Bob can say all of that in the same 3 second “Hi, my name is Bob”, if you let sound & music do some of the talking.
For me, one of the most interesting ways of showing without telling is in how I edit. Telling a story in the most engaging way is often not chronological.
Let’s stick with Bob. If the story that Bob is telling (e.g. our ‘main action’) is about how he lost his cat Bob Jr. and then found him again 1 year later, we can add a lot to that story just by thinking about what order we present it in. We’ve set up Bob as a nice guy. Hearing about a nice guy losing his cat and then finding it again is ok but listeners may not think much more deeply about it than that.
What if we start Bob’s story at the end with him talking about the day he re-united with Bob Jr.? What if a listener’s introduction to Bob is him talking really excitedly about how amazing it was to have his friend back, how he didn’t even notice the train shaking the house that whole day because he was just so excited to be petting Bob Jr. again?
As a listener, that makes me laugh and I really like Bob from the get go. I want to imagine Bob’s whole life. I want to think about Bob petting his cat for an hour every morning. I don’t know if Bob does that, I’m just imagining that that’s what he does (and me imagining what Bob does is good). We’ve shownthat Bob is a really sweet guy without having to say it out loud (simply by starting the story at the end).
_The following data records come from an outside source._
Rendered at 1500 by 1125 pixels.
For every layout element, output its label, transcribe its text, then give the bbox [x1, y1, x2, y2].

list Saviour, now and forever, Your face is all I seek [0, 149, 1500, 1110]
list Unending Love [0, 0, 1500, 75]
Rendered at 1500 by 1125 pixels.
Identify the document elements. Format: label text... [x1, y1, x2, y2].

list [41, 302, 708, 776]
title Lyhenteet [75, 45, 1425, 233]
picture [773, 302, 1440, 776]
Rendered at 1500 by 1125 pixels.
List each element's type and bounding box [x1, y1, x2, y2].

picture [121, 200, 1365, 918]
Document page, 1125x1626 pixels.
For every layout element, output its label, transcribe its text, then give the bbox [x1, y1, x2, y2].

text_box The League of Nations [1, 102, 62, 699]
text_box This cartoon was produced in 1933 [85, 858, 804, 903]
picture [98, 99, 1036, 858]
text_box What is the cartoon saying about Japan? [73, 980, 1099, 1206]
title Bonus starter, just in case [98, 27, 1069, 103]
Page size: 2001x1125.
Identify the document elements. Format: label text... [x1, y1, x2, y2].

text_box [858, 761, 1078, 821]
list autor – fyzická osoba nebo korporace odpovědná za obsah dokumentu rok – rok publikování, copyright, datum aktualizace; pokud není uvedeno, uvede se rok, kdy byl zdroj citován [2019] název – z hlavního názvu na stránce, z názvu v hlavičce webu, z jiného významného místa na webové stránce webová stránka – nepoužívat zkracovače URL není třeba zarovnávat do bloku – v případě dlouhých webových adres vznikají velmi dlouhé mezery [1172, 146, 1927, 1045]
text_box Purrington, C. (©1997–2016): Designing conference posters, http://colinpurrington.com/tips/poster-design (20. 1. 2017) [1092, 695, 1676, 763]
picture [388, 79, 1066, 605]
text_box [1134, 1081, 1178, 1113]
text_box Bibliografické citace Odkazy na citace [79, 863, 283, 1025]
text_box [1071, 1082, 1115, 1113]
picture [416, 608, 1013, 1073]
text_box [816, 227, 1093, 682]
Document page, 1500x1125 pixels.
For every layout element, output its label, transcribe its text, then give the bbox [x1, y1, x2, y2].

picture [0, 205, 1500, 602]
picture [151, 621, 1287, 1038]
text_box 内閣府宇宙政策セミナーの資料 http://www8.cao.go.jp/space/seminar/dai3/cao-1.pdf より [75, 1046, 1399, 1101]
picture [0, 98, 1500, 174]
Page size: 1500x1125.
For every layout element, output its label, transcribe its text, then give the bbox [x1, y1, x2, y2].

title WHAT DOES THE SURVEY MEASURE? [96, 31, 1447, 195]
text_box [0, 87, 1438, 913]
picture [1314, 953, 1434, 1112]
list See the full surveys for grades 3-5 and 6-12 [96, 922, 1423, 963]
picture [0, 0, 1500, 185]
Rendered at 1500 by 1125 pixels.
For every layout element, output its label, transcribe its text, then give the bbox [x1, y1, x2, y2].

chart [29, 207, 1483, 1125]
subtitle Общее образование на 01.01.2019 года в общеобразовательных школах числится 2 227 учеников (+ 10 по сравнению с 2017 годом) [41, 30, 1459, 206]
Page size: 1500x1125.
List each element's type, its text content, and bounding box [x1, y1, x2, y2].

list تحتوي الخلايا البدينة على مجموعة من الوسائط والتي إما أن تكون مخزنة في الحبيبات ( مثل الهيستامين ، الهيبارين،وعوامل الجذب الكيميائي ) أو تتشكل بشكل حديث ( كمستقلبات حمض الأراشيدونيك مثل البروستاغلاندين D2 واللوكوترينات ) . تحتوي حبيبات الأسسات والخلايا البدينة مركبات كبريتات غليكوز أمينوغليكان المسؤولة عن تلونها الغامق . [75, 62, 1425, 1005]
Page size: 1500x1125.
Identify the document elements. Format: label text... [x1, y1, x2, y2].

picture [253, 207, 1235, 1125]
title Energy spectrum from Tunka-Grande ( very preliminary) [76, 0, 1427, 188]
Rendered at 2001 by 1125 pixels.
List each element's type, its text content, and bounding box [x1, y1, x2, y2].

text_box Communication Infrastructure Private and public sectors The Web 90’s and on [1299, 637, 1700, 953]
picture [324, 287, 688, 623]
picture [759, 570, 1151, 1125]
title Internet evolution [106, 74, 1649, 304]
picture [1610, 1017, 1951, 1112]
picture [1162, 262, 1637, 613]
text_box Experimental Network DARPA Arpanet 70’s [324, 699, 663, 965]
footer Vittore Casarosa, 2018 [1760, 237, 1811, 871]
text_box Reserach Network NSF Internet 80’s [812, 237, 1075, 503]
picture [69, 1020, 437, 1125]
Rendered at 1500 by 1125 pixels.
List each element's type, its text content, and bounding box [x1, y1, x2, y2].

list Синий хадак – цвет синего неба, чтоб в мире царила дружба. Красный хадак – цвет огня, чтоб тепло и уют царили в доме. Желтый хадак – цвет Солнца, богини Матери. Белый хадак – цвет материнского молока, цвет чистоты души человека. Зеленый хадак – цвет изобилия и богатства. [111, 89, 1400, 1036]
Then, when we get to the part where Bob spent a year wondering where his cat had gone, it is heart-breaking in a way that it wasn’t before. We want Bob to have his simple pleasures back. We want Bob & Bob Jr. to be re-united real bad (and even if we know that they do re-unite in the end, we feel it more this way). Rather than a nice guy who lost his cat for a bit, Bob starts to represent how we’ve dealt with our own struggles and we can’t help but fill in the blanks that aren’t explicitly stated.
(This may be an exaggerated example but you see my point — audiences already have all of these thoughts and subtexts in their heads and we can tap into them by editing in a way that allows them to relate using their own experience.)
We haven’t told the audience anything extra, Bob’s story is the exact same. However, the order we’ve presented his story has allowed listeners to create a lot of unspoken details about who Bob is, how they can relate to him and (if I’m being really philosophical) what Bob has to say about the human condition.
Not all of us are interviewing cat owners who live under train tracks, I know. Not all of us want to reveal insights into the human condition (thank god). Even if your podcast is about reviewing different breakfast cereals in your underwear — what I’m getting at is that there are ways to say things without actually sayingthem and doing so often makes things more fun for listeners. Start your show with your alarm clock buzzing and the sound of you stumbling across the room to shut it off rather than just yawning “I’m tired” into a microphone. Those both say the same thing, but the first one let’s us figure out that you are tired, the second just tells us.
Those are a few of my thoughts on how we can show rather than tell in our podcasts. Some things do have to be explicitly stated and that is ok. Wherever possible though, it is a good idea to trust our listeners to pickup on subtle cues from things like mis-en-scene, sound design and editing in order to actively fill in the blanks. Listeners are smart. They have healthy imaginations. It is good for us to be using and encouraging those where possible.
Whatever kind of podcast you make, I think it is always useful to ask the question, “Are there ways that this can say more by talking less?”